A Watchdog Wakes Up: NY Attorney General Has it Right in Cooper Union Inquiry

The New York attorney general has launched an investigation into the management of the endowment of a New York college, Cooper Union. The college was founded by Peter Cooper in 1859 with the stipulation that it be “open and free to all.” Yet last year, the board began charging tuition for the first time in its 155-year history.

In previous posts, I have called upon various state’s AGs to investigate activities at public charities. When the Edsel Ford Museum sold a painting from the house museum and when Lincoln Center paid off the Fischer children to clear the way for a name change to Avery Fischer Hall, I asked when the Michigan and NY AGs would investigate. While I apparently have failed to wake up the Michigan AG, Eric Schneiderman, the AG in New York, has recently taken action in regard to Cooper Union.

In a New York Times article describing the AG’s action, Schneiderman has some interesting quotes relative to the role that the state attorney general plays in the life of a nonprofit public charity. Given that AGs across the nation have been very hands-off when it comes to nonprofits, if this signifies a change, all nonprofit executives should pay attention.  

Schneiderman said, “It’s easy to forget, but New York’s charities, collectively, are a big and important part of our state’s economy, and I consider it my responsibility to promote and protect the nonprofit sector.”  Not only are nonprofits big business in New York, they account for almost 10 percent of all wages and salaries paid in the U.S., and over 5 percent of the U.S. gross domestic product.

Unfortunately, nonprofits have received little scrutiny from state AGs until the organizations are nearly bankrupt. By that time, it is usually too late. The Times credits Schneiderman for intervening in such a timely manner in this case.  (I would still like to know what he thinks about the $15 million paid to the Fischer children.)

Jack B. Siegel, who wrote A Desktop Guide for Nonprofit Directors, Officers and Advisors, believes that Schneiderman deserves credit for acting on the Cooper Union case. Siegel believes that “more states should emulate New York,” and I couldn’t agree more. State attorneys general should oversee nonprofits because these organizations exist only through the benevolence of citizens. Nonprofits do not have shareholders who can enforce appropriate behavior, and it falls upon the state AGs to protect the public good.

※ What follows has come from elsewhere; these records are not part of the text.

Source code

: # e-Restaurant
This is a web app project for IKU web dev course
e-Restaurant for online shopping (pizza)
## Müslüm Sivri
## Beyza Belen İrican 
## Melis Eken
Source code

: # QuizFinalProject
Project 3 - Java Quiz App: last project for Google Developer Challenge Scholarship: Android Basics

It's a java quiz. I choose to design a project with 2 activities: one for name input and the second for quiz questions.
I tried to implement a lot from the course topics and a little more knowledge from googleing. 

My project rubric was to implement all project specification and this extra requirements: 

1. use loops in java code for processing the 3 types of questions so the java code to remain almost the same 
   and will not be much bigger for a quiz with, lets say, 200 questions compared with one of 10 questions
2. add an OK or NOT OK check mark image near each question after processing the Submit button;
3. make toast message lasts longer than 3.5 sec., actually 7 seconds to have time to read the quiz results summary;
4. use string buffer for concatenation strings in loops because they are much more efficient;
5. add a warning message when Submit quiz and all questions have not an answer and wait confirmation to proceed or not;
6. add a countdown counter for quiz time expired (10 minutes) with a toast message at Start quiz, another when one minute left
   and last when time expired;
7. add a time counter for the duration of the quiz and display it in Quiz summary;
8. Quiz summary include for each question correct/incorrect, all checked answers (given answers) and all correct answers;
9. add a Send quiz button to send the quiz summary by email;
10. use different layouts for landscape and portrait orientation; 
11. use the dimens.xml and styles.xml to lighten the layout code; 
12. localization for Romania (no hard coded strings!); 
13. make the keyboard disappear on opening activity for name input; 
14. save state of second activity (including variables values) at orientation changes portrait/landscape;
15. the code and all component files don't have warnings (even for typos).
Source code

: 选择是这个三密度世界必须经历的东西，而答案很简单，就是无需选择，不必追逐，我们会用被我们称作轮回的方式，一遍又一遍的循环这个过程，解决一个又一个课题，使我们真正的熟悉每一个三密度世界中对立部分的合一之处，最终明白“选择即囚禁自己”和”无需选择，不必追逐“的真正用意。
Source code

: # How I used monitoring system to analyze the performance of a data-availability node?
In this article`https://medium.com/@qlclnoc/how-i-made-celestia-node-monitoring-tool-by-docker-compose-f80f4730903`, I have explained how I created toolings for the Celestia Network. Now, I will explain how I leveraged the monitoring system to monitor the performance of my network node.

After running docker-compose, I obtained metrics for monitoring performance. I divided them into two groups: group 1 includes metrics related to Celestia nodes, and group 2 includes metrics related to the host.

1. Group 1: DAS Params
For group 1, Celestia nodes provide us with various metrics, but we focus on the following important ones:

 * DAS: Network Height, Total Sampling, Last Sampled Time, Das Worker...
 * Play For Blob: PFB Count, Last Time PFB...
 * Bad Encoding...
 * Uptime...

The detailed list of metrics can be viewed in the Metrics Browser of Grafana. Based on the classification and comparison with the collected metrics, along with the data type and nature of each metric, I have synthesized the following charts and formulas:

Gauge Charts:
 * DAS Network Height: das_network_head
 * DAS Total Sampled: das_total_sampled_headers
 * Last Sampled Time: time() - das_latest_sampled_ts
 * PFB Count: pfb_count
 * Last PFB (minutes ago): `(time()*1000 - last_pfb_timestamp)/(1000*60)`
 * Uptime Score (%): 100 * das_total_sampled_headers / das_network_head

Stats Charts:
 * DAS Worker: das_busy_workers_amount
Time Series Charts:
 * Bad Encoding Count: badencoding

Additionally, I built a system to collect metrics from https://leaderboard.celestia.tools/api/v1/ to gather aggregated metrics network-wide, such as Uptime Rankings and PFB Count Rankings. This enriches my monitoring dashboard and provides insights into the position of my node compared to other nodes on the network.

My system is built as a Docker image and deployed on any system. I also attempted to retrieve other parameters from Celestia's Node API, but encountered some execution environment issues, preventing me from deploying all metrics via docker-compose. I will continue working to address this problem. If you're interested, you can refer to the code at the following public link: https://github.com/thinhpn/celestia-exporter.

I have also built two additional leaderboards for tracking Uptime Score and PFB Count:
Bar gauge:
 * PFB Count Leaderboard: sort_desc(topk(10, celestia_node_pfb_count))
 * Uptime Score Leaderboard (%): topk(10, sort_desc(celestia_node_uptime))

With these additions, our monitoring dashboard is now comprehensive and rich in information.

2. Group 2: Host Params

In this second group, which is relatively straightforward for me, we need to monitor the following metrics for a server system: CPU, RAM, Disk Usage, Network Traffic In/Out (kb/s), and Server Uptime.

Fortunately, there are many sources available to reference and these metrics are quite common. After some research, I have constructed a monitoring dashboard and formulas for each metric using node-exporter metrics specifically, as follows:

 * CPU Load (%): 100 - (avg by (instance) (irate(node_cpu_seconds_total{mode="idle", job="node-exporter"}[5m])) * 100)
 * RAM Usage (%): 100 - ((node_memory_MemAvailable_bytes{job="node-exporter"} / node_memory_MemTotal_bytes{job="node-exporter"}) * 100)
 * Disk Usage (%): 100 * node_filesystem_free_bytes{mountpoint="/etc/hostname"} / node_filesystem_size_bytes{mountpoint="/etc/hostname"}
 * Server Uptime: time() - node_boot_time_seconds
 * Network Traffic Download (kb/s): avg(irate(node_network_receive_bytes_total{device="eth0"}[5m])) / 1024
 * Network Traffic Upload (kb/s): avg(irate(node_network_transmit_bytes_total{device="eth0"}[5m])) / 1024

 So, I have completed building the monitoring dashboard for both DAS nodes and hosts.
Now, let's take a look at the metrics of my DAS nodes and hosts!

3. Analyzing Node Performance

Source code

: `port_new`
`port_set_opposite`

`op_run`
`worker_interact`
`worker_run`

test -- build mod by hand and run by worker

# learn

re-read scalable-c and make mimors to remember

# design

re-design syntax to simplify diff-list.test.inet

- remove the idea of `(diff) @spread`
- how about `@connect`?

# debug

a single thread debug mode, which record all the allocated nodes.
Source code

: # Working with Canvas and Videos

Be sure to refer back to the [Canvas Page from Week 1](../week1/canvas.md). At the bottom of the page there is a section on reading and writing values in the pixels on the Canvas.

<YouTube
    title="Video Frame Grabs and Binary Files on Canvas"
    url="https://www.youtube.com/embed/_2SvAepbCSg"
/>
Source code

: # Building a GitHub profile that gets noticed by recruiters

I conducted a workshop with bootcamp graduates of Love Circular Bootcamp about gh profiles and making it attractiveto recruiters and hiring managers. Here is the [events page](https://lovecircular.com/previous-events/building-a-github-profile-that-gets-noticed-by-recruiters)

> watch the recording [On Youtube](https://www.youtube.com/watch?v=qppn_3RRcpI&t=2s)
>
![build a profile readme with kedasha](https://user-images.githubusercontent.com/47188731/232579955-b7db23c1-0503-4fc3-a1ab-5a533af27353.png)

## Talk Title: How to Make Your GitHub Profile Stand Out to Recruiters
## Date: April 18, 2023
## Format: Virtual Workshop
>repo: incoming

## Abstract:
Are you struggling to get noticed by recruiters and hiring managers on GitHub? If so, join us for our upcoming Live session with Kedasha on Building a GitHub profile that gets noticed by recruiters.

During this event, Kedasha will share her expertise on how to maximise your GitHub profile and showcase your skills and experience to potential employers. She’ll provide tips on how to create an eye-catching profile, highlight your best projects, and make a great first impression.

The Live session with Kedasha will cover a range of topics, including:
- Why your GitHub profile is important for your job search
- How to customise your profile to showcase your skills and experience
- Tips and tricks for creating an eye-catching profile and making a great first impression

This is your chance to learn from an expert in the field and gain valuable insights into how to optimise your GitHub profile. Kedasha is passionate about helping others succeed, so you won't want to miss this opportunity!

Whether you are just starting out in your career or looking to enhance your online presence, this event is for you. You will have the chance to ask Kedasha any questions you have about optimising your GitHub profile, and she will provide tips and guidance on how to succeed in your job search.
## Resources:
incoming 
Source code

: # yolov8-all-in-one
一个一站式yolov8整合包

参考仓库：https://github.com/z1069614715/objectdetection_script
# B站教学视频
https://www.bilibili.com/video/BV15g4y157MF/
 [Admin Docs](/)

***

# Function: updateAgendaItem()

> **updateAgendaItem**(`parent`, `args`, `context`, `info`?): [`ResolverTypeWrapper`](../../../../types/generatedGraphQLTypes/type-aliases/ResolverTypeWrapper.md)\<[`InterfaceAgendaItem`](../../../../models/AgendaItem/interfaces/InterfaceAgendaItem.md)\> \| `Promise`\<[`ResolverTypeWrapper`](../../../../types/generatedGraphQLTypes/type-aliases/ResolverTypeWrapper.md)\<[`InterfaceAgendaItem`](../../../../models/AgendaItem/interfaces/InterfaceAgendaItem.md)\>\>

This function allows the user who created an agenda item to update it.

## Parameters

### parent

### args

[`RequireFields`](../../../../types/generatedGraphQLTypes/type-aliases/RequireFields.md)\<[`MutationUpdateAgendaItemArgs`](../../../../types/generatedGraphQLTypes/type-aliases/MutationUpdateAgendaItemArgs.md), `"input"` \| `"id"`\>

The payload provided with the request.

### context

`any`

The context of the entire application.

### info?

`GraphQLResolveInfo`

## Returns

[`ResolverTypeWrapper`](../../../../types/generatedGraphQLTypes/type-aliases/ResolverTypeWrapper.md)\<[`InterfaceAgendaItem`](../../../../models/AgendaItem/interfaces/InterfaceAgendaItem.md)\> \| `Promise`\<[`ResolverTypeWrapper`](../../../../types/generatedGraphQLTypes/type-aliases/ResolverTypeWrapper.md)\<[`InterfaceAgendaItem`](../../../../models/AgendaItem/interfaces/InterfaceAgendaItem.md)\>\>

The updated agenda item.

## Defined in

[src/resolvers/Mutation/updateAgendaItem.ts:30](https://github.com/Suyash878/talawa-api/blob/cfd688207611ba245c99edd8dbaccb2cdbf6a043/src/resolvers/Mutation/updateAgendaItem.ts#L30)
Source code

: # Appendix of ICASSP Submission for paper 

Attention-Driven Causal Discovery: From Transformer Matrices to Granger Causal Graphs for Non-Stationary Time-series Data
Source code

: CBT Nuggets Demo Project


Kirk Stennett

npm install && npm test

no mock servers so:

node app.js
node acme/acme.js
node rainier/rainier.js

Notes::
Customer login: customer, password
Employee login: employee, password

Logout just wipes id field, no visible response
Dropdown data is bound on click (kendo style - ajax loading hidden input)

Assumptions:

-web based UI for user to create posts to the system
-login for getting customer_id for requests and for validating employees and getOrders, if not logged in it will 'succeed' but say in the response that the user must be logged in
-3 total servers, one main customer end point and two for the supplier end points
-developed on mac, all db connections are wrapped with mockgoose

Schneiderman does admit, however, that with some 80,000 nonprofits in New York State and the limited resources of the AG’s department, they “can only go after the most egregious examples.” Hopefully, publicly investigating the likes of Cooper Union will encourage the boards of all nonprofits to step up their governance and oversight games. 

James Sheehan, the chief the AG’s charities bureau, frankly states, “There’s a culture of politeness and respect, and (the boards) support the chief executive. Most chief executives don’t want board members to ask tough questions. This is especially true when you have a charismatic leader.” Yet one of the basic responsibilities of board members is to ask good questions and expect good answers. Appropriate board oversight is usually exercised by challenging the assumptions of management.

In each state, there is a nonprofit statute for those nonprofits that are organized as corporations, which comprise the vast majority. In New York, this statute provides the attorney general with the ability to impose sweeping remedies. These include putting the organization into receivership, ousting management and forcing dissolution, none of which Sheehan or Schneiderman claim they want to do in the case of Cooper Union. Ideally, they will impose sufficient remedies to assure that Cooper Union improves going forward.

This is an interesting intervention by the New York AG, and with sufficient publicity, it will serve as a wakeup call to other state attorneys general. The Virginia AG is now involved in the Sweet Briar College mess, so perhaps this is the beginning of a change sweeping across the country. The nonprofit industry would be wise to pay attention.